ST-segment deviation is the most heavily weighted component in the Duke Treadmill Score, multiplied by a factor of 5. This reflects the strong association between the degree of ST-segment change during exercise and the presence and severity of coronary artery disease. ST-segment depression of 1 mm or more (measured 60 to 80 milliseconds after the J-point) is considered a positive test result. Greater degrees of ST depression correlate with more extensive coronary disease and worse prognosis. ST depression of 2 mm or more is particularly concerning and associated with multivessel or left main coronary disease. The timing and morphology of ST changes also matter clinically: early onset during exercise, persistence into recovery, and downsloping morphology are all more concerning features. ST-segment elevation (except in aVR or leads with Q waves) during exercise suggests transmural ischemia and localizes the area of jeopardized myocardium.
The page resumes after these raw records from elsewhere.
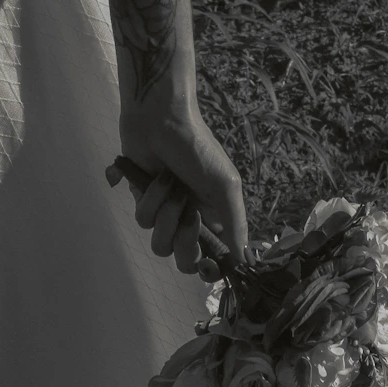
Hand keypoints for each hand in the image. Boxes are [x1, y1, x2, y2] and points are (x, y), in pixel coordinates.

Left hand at [119, 103, 248, 277]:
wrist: (158, 119)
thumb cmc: (197, 148)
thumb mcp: (225, 185)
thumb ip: (235, 224)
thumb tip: (246, 259)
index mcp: (216, 219)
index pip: (213, 260)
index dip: (209, 267)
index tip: (208, 264)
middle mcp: (192, 221)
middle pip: (184, 261)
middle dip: (185, 241)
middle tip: (190, 216)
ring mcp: (166, 214)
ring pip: (160, 244)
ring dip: (165, 212)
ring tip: (171, 184)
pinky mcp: (143, 203)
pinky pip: (142, 220)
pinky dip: (149, 197)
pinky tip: (154, 176)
Can the Duke Treadmill Score be applied to women?

The application of the Duke Treadmill Score in women has been studied extensively, with important considerations. The original DTS was developed in a predominantly male cohort, and subsequent validation studies in women have shown mixed results. Exercise-induced ST depression has lower specificity in women due to higher rates of false-positive results, potentially influenced by hormonal effects on repolarization, lower pretest probability of coronary disease in younger women, and differences in coronary artery disease presentation. Despite these concerns, the DTS has been shown to provide useful prognostic information in women, though its discriminative ability may be somewhat lower than in men. The exercise capacity component of the DTS retains strong prognostic value in women. Some experts recommend using different cutpoints or supplementing the DTS with imaging-based stress testing in women, particularly those with intermediate scores, to improve diagnostic accuracy.

What additional exercise test variables complement the Duke Treadmill Score?
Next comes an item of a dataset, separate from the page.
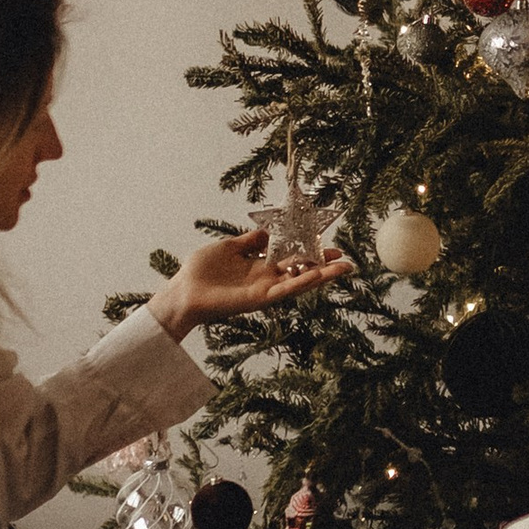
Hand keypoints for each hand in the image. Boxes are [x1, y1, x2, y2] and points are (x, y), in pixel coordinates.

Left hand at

While the DTS captures three key variables, several other exercise test findings provide additional prognostic information. Heart rate recovery, defined as the decrease in heart rate during the first minute after exercise cessation, is a powerful independent predictor of mortality, with an abnormal recovery of less than 12 bpm associated with significantly increased risk. Chronotropic incompetence, the inability to achieve 85 percent of age-predicted maximum heart rate, indicates impaired autonomic function and predicts adverse outcomes. Exercise-induced ventricular ectopy, particularly frequent or complex arrhythmias in the recovery phase, has been associated with increased mortality. Blood pressure response to exercise provides information about ventricular function, with an inadequate rise or frank hypotension suggesting severe left ventricular dysfunction or left main coronary disease. Duke University has developed additional prognostic models incorporating some of these variables for more refined risk stratification.